With one axle in the past and one in the present, this Mini concept is all about the company's electrified future products.

At this year’s New York International Auto Show, Mini has one axle in the past, the other in the future as it rolls out its retro-styled Electric Concept.

At first glance, you might think you were looking at a ’60s-era micro-car. But a closer look reveals the charging plug used to power up the concept’s all-electric drivetrain. The NYIAS show car is meant to “pave the way,” the British maker suggests, for Mini’s first all-electric production vehicle, which it plans to roll out next year.

The brand has been tinkering with electric propulsion for more than a decade, first plugging in with the 2008 Mini E. Based on the last-generation Mini 3-door, only 600 copies were produced for a field test of the drivetrain and to gauge consumer response. It served as the foundation for the development of parent BMW’s own all-electric i3 city car.

That model has made it clear there’s a potential strong market in central cities for compact, all-electric vehicles, according to industry analysts, especially as improved battery technology is introduced capable of boosting range, while reducing charging times and dropping costs.

(Mini upgrades the mite that started it all for 2018. Click Here for the story.)

When the Mini E was introduced, lithium-ion batteries cost around $1,000 a kilowatt-hour. That’s now down below $200 and expected to reach $70 or so before the mid-2020s. To put that into perspective, a 60 kWh battery pack capable of delivering around 250 miles of range for a car like the Mini Electric has already dropped from around $60,000 to $12,000. And it should plunge to barely $4,200 over the life of the production Mini Electric.

For the moment, Mini isn’t saying much about the actual Electric model’s technology, beyond promising “innovative zero-local emission technology.” (That’s an acknowledgement that battery power actually moves some level of pollution from the vehicle tailpipe to the generating plant’s smokestack.)

If the Mini Electric concept provides any hints, it appears to be powered by a single electric motor, and Mini suggests it has the brand’s classic “go-kart feeling.”

(Click Here for more about making your Mini your own with new personalization program.)
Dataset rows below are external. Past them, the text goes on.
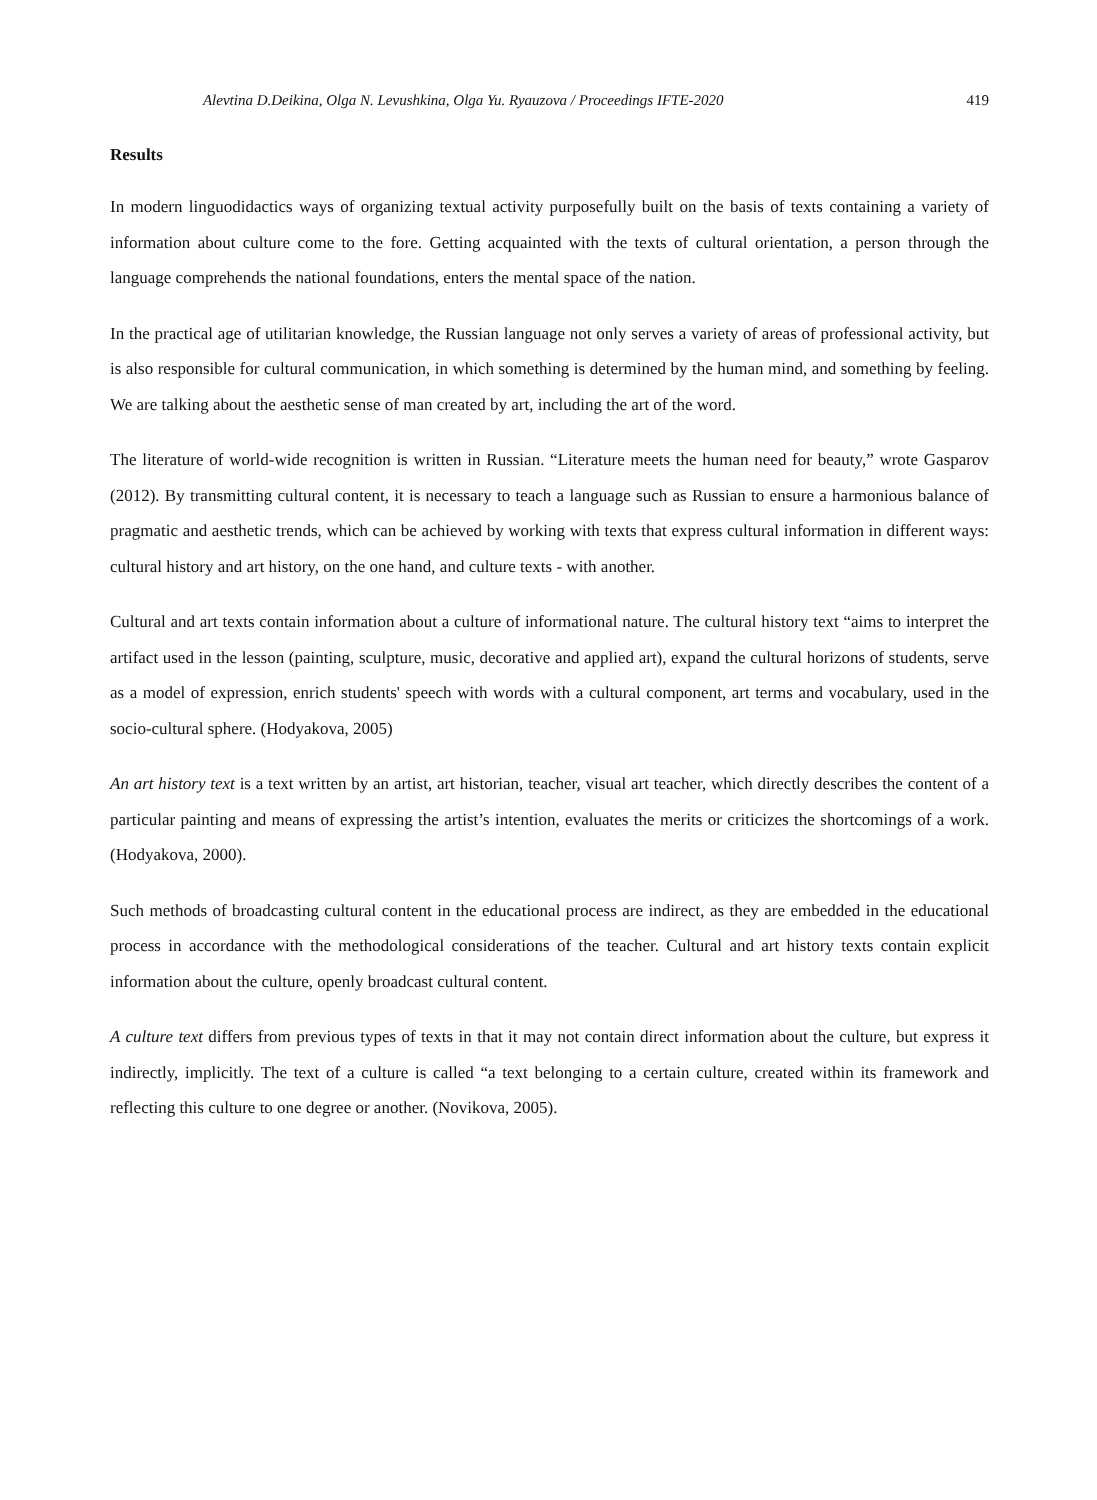Alevtina D.Deikina, Olga N. Levushkina, Olga Yu. Ryauzova / Proceedings IFTE-2020 419
Results
In modern linguodidactics ways of organizing textual activity purposefully built on the basis of texts containing a variety of information about culture come to the fore. Getting acquainted with the texts of cultural orientation, a person through the language comprehends the national foundations, enters the mental space of the nation.
In the practical age of utilitarian knowledge, the Russian language not only serves a variety of areas of professional activity, but is also responsible for cultural communication, in which something is determined by the human mind, and something by feeling. We are talking about the aesthetic sense of man created by art, including the art of the word.
The literature of world-wide recognition is written in Russian. “Literature meets the human need for beauty,” wrote Gasparov (2012). By transmitting cultural content, it is necessary to teach a language such as Russian to ensure a harmonious balance of pragmatic and aesthetic trends, which can be achieved by working with texts that express cultural information in different ways: cultural history and art history, on the one hand, and culture texts - with another.
Cultural and art texts contain information about a culture of informational nature. The cultural history text “aims to interpret the artifact used in the lesson (painting, sculpture, music, decorative and applied art), expand the cultural horizons of students, serve as a model of expression, enrich students' speech with words with a cultural component, art terms and vocabulary, used in the socio-cultural sphere. (Hodyakova, 2005)
An art history text is a text written by an artist, art historian, teacher, visual art teacher, which directly describes the content of a particular painting and means of expressing the artist’s intention, evaluates the merits or criticizes the shortcomings of a work. (Hodyakova, 2000).
Such methods of broadcasting cultural content in the educational process are indirect, as they are embedded in the educational process in accordance with the methodological considerations of the teacher. Cultural and art history texts contain explicit information about the culture, openly broadcast cultural content.
A culture text differs from previous types of texts in that it may not contain direct information about the culture, but express it indirectly, implicitly. The text of a culture is called “a text belonging to a certain culture, created within its framework and reflecting this culture to one degree or another. (Novikova, 2005).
That’s not surprising. Electric motors produce tremendous amounts of torque – which comes on the moment they start spinning, unlike internal combustion engines that first have to rev up. So an all-electric powertrain could actually do well in terms of delivering Mini-like manners.

If some of what parent BMW has been working on holds true for its British subsidiary, we can expect to see the production Mini Electric charge up in less than four hours on a standard, Level 2 charging system, while it could cut that to under 30 minutes using one of the fast Level 3+ chargers BMW is working on.

One of the few details Mini has confirmed is that the production model will roll out of the brand’s plant in Oxford.

As for the little concept debuting in the Big Apple, it started out as an unusually well-preserved version of the marque’s old three-door. Its red body paint is contrasted by a white roof and hood striping. The yellow Mini Electric logo has been worked into the brand logo and wheel hubs.

(For more details about the Mini EV, Click Here.)

Mini parent BMW has committed to electrifying virtually every product in its portfolio and will offer a mix of variants including hybrids, plug-ins and pure battery-electric models For its part, Mini did take a leap into the fast-emerging battery market with the addition of the Countryman ALL4 Plug-In Hybrid.